Hello all. I am having a very serious problem. The question states:

Find the value(s) of δ such that the solution of the initial-value problem

y'' − 4y = sin x;

where y(0) = δ and y'(0) = 0

is bounded.

I have no problem "solving" the equation and getting y in terms of x and δ, but what does bounded mean in this case, and what values satisfy this condition?

lurflurf
Homework Helper
What did you get for a solution?
Bounded in this case means there exist a real number M such that
|y|<M for all x in (-∞,∞)
so pick the δ that keeps y from being big

The solution is -1/10, but I can't figure out how to go about finding this answer.

lurflurf
Homework Helper
What was your solution (y in terms of x and δ) to
y'' − 4y = sin x;

where y(0) = δ and y'(0) = 0

What must δ be to assure y is never big?

HallsofIvy
Well, there's your first problem!

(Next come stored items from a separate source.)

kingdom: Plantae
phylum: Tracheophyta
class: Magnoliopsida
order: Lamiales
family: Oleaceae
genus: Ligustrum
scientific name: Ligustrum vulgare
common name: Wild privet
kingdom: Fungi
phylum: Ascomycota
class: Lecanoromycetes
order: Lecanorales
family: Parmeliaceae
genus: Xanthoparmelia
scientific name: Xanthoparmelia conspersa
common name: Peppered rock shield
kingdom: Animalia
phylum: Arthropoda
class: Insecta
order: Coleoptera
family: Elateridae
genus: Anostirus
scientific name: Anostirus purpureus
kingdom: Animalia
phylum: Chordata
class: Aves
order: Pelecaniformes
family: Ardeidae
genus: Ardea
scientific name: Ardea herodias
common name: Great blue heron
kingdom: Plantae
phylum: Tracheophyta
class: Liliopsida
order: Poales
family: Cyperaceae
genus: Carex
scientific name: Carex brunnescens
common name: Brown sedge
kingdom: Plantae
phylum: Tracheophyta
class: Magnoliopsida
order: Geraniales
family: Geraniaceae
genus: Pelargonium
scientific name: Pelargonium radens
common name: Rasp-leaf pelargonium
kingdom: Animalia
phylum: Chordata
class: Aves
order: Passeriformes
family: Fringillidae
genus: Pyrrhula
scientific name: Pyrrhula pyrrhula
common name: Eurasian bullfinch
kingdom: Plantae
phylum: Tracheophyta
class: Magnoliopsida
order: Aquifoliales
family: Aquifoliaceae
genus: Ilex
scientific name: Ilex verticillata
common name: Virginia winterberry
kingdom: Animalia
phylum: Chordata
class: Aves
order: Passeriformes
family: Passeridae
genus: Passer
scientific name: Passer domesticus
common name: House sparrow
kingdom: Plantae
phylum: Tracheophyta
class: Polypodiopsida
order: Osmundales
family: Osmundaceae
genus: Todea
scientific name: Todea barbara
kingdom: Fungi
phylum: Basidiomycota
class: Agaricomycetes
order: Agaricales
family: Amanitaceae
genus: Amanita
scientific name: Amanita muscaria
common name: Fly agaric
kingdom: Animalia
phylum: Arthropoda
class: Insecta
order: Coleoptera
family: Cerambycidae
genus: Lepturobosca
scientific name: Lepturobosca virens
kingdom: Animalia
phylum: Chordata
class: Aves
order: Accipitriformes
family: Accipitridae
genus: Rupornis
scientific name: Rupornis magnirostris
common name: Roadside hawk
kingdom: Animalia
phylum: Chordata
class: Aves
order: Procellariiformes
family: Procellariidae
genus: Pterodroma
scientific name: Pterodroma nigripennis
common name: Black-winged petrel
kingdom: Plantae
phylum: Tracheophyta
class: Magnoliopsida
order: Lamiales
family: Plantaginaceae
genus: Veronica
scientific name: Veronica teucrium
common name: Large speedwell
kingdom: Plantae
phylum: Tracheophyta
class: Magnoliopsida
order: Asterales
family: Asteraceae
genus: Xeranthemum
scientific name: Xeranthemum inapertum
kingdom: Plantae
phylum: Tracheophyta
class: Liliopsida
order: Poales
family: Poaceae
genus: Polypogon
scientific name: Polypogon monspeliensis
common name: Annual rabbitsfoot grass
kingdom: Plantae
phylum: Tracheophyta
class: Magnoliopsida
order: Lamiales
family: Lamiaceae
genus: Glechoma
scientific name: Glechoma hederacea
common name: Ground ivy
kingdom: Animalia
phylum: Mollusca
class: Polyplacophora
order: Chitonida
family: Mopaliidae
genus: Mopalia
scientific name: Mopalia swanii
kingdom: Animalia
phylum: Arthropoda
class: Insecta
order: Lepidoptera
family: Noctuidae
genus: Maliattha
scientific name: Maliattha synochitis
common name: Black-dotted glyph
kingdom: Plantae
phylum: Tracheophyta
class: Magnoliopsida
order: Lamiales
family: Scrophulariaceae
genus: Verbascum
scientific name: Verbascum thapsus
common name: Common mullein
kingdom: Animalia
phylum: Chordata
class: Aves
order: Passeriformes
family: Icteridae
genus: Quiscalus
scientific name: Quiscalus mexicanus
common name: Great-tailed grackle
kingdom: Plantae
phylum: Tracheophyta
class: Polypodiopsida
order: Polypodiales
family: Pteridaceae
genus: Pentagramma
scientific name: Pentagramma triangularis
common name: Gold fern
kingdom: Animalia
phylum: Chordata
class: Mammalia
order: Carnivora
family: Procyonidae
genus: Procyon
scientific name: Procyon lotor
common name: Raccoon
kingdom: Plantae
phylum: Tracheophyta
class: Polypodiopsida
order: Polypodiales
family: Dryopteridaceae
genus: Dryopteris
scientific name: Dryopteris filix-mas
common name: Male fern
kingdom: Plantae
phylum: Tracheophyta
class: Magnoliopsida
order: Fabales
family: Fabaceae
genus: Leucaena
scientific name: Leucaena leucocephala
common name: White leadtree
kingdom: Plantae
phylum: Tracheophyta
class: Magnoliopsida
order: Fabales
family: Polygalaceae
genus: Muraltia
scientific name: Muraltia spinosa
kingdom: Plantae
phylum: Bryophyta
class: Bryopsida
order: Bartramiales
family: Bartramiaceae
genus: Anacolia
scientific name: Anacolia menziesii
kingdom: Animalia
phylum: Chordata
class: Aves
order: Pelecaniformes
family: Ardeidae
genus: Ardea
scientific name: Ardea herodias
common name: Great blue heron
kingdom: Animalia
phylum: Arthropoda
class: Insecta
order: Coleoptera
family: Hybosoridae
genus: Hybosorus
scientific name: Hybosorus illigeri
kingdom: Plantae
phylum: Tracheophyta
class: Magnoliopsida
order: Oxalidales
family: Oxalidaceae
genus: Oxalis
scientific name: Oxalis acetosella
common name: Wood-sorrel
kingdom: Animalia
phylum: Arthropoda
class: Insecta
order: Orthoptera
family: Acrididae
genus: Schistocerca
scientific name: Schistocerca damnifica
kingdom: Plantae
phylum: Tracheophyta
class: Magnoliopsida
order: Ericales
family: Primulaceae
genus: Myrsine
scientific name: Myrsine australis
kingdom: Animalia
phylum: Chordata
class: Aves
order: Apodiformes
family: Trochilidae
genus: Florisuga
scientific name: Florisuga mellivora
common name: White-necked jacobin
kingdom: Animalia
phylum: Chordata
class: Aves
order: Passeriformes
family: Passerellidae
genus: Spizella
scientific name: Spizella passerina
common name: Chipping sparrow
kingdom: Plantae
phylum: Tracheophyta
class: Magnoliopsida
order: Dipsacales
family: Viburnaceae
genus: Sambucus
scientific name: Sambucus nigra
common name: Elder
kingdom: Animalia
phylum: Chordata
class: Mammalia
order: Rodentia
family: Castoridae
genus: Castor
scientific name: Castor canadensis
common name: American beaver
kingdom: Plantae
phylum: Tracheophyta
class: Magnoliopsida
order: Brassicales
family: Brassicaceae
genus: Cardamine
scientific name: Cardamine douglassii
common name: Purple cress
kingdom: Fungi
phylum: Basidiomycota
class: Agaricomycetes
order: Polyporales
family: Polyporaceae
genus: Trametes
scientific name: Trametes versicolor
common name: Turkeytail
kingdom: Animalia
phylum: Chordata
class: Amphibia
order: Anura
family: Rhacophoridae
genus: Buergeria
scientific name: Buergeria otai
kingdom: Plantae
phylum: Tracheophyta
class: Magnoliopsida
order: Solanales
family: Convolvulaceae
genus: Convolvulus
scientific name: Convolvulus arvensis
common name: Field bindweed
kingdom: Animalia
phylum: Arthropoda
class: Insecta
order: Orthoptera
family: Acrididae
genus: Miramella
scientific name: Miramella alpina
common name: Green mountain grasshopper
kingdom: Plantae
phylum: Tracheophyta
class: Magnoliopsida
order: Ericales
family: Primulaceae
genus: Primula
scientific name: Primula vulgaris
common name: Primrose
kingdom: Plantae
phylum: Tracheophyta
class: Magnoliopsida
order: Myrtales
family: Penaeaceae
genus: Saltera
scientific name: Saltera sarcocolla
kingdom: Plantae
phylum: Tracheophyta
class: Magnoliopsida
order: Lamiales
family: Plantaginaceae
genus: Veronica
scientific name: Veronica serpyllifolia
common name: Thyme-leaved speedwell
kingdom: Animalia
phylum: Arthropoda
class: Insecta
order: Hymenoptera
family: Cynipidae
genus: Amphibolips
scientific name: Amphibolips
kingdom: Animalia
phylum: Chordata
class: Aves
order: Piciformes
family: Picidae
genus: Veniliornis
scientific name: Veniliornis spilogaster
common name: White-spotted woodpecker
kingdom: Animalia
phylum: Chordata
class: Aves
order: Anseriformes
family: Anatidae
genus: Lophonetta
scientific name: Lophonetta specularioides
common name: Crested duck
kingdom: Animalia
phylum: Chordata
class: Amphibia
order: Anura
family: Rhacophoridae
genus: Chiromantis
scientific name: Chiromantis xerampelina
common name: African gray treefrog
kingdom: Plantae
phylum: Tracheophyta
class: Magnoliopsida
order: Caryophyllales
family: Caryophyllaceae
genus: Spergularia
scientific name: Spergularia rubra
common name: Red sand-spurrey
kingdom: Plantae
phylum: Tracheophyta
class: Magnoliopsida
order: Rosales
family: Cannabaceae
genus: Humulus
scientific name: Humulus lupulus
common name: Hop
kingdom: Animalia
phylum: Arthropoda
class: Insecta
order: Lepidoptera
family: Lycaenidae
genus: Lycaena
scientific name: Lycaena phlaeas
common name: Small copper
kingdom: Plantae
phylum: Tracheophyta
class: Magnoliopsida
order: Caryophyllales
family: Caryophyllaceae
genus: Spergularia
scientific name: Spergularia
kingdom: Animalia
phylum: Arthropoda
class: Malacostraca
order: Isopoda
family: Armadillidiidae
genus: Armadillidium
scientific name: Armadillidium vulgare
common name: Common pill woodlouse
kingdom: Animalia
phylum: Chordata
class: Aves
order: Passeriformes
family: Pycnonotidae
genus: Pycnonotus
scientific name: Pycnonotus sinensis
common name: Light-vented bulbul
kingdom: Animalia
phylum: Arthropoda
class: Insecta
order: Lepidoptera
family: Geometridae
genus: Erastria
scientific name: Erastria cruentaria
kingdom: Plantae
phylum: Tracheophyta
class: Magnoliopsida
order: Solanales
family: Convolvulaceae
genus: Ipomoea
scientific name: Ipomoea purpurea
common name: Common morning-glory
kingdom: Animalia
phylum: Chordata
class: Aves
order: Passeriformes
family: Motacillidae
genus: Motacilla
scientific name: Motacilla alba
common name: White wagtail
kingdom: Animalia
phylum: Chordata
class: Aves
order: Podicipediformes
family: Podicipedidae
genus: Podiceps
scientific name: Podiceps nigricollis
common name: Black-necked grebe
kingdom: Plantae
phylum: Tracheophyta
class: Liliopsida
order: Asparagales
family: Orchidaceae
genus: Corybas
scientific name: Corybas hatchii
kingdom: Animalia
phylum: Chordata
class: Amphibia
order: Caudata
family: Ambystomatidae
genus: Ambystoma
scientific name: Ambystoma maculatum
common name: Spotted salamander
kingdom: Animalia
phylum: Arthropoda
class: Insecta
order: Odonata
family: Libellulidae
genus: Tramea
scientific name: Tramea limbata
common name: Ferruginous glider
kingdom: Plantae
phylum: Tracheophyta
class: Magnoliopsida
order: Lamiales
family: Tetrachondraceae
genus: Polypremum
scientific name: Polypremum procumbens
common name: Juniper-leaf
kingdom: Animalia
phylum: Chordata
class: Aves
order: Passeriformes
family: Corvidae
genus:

The solution to the equation, which is what lurflurf was asking, is not a number, it is a function of x. What did you get as the general solution to the differential equation? What did you get as the solution to this "initial value problem" (it will depend on $\delta$). Which of the functions in that solution will get "larger and larger" (for x getting larger both positive and negative?). You need to make the cofficients of those functions 0.